Much like humans, actually, except when we sleep, our bodies go into healing mode, something which likely does not happen when a tarantula sleeps.
Tarantulas’ Brains Are Too Primitive For Sleep
Although tarantulas display behavior that looks like sleep, for example, loss of muscle tension, no movement and delayed responses to stimuli, entomologists believe that a T’s brain is too small to require actual sleep.
It’s claimed that the larger the brain, the more sleep is required to recharge it.
That being said, sleep is universal and almost all organisms require it in one form or another. Take lizards, for example, recent studies have revealed ancient roots to the human REM cycle.
Even though the electrophysiological study of sleep in small invertebrates is a complex and somewhat problematic endeavor, fruit flies have been found to sleep and any disturbance of its sleep leads to a decline in cognitive functioning.

WHAT YOU WILL DO →
1. Duplicate the part of the tarantula sleep passage that opens with the words containing "That being said, sleep" and closes with "in cognitive functioning.".
2. Please list the sleep-like behaviors that the passage on tarantula sleep says tarantulas display.
3. Write the next part of the passage on tarantula sleep, starting after its final sentence.

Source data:

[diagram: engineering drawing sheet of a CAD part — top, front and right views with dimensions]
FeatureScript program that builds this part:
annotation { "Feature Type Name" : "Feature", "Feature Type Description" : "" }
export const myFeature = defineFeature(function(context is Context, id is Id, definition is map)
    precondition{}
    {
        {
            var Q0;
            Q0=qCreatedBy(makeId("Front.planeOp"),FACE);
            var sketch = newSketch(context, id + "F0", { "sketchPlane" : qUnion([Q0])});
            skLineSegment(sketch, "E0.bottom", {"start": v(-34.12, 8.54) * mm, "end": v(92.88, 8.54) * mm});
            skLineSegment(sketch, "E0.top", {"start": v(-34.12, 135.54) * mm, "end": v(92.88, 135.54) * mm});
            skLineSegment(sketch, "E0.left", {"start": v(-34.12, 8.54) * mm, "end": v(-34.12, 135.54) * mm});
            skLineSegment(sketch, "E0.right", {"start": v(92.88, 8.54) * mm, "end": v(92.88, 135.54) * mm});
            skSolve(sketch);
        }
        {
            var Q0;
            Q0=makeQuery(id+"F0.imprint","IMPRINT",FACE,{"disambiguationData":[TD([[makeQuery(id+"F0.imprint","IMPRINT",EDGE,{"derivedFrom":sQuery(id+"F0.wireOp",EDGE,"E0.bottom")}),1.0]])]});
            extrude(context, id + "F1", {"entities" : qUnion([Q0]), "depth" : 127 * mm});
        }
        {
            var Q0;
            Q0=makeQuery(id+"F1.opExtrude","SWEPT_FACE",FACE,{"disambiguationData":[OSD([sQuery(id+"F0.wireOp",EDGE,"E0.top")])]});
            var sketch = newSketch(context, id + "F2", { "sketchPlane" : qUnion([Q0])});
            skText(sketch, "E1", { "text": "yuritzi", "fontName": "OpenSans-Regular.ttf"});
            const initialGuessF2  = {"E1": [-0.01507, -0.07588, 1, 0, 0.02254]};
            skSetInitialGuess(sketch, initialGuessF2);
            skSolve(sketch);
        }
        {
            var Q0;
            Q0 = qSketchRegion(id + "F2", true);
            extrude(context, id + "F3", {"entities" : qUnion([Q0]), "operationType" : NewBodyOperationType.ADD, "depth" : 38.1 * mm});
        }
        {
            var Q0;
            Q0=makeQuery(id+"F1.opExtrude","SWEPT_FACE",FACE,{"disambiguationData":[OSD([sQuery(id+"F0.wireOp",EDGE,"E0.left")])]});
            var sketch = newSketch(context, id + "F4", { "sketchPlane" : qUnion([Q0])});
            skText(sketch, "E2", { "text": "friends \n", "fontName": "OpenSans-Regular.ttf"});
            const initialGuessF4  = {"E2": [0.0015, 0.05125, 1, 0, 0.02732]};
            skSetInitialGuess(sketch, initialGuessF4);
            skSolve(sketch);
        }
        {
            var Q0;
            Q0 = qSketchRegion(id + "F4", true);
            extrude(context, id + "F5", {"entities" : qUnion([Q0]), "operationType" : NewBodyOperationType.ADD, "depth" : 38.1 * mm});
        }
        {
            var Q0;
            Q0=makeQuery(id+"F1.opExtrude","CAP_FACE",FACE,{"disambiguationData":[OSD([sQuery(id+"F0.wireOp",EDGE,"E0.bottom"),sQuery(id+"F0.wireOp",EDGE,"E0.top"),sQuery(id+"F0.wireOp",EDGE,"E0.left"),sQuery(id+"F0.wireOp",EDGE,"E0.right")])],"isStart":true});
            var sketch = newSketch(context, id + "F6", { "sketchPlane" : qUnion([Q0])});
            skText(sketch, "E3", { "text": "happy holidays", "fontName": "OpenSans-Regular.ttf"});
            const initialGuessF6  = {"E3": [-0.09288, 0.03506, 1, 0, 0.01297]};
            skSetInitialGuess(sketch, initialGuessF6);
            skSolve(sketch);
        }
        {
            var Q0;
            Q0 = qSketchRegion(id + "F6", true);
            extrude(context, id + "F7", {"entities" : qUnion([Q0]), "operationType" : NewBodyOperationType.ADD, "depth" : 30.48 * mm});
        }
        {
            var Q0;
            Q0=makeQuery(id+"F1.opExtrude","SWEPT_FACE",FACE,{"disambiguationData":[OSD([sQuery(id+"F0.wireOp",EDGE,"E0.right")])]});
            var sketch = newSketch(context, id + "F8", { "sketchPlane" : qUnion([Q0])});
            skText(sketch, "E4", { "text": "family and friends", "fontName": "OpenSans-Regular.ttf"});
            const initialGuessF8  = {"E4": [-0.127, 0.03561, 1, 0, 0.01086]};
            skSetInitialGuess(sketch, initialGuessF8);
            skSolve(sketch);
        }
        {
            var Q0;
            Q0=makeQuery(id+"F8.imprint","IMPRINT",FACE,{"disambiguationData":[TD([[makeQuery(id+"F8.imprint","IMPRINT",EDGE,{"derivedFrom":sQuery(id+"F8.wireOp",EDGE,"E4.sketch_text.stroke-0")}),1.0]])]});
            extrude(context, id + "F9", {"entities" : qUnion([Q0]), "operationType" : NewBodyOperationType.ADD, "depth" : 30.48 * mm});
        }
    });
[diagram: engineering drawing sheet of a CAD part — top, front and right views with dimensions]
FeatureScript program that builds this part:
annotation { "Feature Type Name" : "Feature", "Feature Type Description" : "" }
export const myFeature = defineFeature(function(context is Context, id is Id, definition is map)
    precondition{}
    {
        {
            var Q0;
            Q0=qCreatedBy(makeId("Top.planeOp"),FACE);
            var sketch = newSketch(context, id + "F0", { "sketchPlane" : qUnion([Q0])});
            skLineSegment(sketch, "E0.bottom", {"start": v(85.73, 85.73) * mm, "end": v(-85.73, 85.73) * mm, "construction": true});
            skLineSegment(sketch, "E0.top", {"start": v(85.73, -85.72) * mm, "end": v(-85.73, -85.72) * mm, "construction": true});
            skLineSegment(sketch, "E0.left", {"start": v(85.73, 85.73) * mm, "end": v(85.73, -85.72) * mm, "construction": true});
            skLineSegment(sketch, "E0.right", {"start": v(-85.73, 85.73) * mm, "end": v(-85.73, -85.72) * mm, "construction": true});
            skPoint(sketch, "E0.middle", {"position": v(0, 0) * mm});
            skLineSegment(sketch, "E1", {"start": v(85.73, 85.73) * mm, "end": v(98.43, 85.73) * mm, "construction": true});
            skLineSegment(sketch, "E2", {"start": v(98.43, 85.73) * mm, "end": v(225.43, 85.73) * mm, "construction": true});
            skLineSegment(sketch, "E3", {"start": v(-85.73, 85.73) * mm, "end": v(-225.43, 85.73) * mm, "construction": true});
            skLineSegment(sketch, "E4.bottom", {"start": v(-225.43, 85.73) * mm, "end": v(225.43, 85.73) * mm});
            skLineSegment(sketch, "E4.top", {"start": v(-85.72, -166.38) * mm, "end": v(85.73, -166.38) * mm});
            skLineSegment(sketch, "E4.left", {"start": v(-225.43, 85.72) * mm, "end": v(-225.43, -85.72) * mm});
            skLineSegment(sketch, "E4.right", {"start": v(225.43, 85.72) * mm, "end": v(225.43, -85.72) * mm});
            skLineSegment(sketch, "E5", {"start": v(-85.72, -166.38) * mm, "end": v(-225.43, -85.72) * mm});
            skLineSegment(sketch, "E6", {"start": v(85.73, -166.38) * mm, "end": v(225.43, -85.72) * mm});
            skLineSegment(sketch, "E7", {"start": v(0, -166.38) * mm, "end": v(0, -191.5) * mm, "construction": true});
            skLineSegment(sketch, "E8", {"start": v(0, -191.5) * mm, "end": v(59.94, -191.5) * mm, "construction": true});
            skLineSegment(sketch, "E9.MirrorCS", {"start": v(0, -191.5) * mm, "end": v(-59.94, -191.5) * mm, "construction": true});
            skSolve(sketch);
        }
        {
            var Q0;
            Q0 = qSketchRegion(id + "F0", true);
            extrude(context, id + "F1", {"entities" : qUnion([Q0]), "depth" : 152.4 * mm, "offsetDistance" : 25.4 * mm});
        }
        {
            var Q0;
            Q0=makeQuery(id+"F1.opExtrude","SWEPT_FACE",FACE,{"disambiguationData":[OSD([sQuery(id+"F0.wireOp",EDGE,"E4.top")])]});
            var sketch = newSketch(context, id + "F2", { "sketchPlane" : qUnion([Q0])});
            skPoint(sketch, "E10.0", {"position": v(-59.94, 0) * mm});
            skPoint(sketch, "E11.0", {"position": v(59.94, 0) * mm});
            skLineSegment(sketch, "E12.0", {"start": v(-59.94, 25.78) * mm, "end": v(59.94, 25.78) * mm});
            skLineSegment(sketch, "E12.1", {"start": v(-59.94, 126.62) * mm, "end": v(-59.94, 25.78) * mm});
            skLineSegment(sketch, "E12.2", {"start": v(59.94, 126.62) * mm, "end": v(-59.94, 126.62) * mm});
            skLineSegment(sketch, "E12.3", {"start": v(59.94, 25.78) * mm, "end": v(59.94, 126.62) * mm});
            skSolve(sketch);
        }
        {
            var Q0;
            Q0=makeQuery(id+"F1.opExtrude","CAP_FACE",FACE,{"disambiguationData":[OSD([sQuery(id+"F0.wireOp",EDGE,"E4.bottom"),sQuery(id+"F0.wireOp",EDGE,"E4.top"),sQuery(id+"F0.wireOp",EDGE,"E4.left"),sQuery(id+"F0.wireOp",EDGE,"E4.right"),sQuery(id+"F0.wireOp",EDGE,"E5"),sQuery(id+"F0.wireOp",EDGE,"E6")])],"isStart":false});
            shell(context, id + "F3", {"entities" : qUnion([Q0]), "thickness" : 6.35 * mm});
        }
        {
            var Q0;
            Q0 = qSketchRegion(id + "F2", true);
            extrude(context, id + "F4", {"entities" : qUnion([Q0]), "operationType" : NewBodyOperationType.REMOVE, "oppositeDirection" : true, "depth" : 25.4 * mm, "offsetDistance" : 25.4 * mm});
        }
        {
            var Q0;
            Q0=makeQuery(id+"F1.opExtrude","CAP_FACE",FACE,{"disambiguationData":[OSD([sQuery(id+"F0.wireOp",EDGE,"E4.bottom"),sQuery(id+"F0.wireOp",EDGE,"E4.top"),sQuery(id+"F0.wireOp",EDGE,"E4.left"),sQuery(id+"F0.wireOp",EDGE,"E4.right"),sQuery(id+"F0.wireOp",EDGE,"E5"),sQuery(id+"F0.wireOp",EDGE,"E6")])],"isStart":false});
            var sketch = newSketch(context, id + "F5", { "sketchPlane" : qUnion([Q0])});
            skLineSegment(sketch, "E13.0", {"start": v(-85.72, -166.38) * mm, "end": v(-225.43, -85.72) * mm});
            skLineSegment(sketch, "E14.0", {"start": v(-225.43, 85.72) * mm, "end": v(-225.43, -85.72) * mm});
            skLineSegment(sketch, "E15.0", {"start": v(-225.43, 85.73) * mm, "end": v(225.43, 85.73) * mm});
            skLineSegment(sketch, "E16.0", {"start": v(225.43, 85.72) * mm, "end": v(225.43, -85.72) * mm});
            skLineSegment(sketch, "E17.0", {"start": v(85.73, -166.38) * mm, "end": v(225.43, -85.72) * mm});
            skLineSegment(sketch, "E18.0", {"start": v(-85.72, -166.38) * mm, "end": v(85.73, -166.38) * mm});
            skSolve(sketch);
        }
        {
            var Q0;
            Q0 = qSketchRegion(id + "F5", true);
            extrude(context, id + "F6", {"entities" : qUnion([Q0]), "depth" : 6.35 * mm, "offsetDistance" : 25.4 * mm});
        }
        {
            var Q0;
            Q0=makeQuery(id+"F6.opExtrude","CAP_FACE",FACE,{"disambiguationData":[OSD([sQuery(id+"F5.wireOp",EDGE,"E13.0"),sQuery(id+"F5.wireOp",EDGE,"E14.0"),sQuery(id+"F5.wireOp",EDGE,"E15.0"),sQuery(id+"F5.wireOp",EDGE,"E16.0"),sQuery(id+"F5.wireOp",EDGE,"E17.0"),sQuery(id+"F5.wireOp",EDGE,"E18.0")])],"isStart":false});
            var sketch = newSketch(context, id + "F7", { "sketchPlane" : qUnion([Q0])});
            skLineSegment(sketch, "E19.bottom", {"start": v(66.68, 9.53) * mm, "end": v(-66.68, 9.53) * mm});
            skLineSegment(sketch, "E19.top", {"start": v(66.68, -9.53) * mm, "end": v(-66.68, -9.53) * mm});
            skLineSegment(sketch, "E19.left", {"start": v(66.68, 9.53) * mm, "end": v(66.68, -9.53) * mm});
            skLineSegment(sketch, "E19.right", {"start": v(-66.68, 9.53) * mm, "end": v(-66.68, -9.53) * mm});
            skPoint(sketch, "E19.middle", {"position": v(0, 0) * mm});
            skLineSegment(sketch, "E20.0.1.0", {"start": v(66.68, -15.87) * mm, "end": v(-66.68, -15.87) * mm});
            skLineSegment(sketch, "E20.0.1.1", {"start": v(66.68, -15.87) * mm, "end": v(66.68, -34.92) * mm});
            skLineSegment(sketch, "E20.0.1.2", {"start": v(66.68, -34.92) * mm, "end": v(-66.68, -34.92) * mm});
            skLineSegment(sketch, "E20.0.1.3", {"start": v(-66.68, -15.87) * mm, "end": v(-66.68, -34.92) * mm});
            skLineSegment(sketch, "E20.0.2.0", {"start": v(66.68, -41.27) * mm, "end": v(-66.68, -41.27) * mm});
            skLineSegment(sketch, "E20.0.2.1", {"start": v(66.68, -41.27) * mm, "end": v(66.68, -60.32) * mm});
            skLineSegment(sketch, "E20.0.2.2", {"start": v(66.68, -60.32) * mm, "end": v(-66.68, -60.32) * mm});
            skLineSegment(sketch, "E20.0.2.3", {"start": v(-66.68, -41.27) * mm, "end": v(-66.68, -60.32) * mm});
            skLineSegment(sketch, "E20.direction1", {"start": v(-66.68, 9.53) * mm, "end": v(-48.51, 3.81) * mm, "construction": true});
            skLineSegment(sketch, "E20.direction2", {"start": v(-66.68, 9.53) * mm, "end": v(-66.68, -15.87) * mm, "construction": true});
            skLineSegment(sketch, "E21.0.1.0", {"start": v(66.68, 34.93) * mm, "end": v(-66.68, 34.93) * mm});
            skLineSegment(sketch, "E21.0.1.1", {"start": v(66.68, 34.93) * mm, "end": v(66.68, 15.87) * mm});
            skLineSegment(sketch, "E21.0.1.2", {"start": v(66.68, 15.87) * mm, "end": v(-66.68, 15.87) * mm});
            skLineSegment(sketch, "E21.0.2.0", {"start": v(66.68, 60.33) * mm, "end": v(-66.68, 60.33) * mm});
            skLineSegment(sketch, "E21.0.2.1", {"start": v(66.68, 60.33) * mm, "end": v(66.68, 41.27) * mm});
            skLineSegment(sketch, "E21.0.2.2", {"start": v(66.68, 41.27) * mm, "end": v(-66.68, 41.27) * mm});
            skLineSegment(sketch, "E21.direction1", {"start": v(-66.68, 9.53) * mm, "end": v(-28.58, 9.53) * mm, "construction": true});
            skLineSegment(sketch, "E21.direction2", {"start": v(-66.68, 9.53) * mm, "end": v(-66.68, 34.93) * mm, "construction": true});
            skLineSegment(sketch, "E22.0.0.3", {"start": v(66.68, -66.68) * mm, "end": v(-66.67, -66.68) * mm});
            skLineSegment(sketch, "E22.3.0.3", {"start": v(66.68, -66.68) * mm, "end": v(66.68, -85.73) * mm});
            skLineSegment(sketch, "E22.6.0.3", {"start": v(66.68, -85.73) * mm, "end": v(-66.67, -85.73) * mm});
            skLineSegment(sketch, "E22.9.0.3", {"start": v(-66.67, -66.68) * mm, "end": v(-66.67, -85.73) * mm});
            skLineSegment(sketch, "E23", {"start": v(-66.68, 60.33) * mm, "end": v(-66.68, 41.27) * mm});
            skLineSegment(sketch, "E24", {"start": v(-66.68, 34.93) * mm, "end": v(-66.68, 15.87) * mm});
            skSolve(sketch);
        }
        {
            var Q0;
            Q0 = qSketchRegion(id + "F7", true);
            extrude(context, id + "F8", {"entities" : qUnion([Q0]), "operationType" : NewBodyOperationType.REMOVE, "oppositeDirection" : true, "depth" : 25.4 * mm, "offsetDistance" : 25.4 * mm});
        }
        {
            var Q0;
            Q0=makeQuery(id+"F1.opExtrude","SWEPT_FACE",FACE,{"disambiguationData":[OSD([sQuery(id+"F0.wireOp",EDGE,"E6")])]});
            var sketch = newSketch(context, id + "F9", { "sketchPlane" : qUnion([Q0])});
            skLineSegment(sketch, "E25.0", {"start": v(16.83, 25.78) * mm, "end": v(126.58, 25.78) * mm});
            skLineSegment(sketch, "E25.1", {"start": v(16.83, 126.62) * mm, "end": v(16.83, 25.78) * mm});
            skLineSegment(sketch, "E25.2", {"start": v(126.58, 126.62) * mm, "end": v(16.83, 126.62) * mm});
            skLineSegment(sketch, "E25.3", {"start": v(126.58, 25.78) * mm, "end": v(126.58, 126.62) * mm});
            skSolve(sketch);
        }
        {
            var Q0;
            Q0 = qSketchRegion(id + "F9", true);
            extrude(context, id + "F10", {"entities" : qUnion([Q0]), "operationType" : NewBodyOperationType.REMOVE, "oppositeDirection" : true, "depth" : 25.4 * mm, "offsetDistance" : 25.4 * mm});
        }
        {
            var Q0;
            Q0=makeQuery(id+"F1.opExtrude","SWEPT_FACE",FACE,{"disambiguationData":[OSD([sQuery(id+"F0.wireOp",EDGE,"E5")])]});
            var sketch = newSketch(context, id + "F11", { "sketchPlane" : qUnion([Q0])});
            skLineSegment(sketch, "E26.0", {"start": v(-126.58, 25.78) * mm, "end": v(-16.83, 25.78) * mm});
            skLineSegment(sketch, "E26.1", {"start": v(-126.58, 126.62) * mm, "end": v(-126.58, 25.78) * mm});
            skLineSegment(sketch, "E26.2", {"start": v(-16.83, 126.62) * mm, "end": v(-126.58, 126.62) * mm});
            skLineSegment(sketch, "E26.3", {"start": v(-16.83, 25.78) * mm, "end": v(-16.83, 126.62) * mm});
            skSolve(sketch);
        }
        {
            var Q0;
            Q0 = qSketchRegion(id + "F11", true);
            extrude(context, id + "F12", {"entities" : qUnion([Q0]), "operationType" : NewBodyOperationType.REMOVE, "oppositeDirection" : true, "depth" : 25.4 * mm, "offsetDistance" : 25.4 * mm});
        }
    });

RESULTS OF THE EXERCISE →
1.
That being said, sleep is universal and almost all organisms require it in one form or another. Take lizards, for example, recent studies have revealed ancient roots to the human REM cycle.
Even though the electrophysiological study of sleep in small invertebrates is a complex and somewhat problematic endeavor, fruit flies have been found to sleep and any disturbance of its sleep leads to a decline in cognitive functioning.

2.
Loss of muscle tension
No movement
Delayed responses to stimuli

3.
I’m not here to compare brain sizes between tarantulas (although Ts do have quite large brains for their size) and fruit flies.
I will leave you to draw your own conclusion, but since tarantulas have some of the most condensed central nervous systems of any invertebrates, you can safely expect it to have complex neurobiological sleep patterns. Someone just needs to decide to research it!
Tarantulas And Defining Sleep
As mentioned earlier, the tarantula’s nervous system is so different from that of a mammal, we can’t really be certain if their version of sleep is the same as ours.
The first major difference would be their sleep cycle; Ts and other spiders are usually more active at night, whereas most humans go about their day and enter Lalaland at night.
But let’s look at what the experts define sleep as.
The criteria for sleep according to a recent paper on jellyfish and the sleep-like states exhibited are:
- An inactive state with reduced activity.
- Decreased responsiveness to outside stimuli.
- Reversibility of dormant/restful state
The above study did not only cover jellyfish but other inverts such as roundworm and our trusty fruit fly as mentioned above. The fact that so many animals with tiny brains ‘sleep’, shows that sleep evolved in early animals and has remained conserved in most, if not all animals.
And, when we consider how brainy tarantulas are, we can assume that they do indeed hit the hay in some manner of speaking.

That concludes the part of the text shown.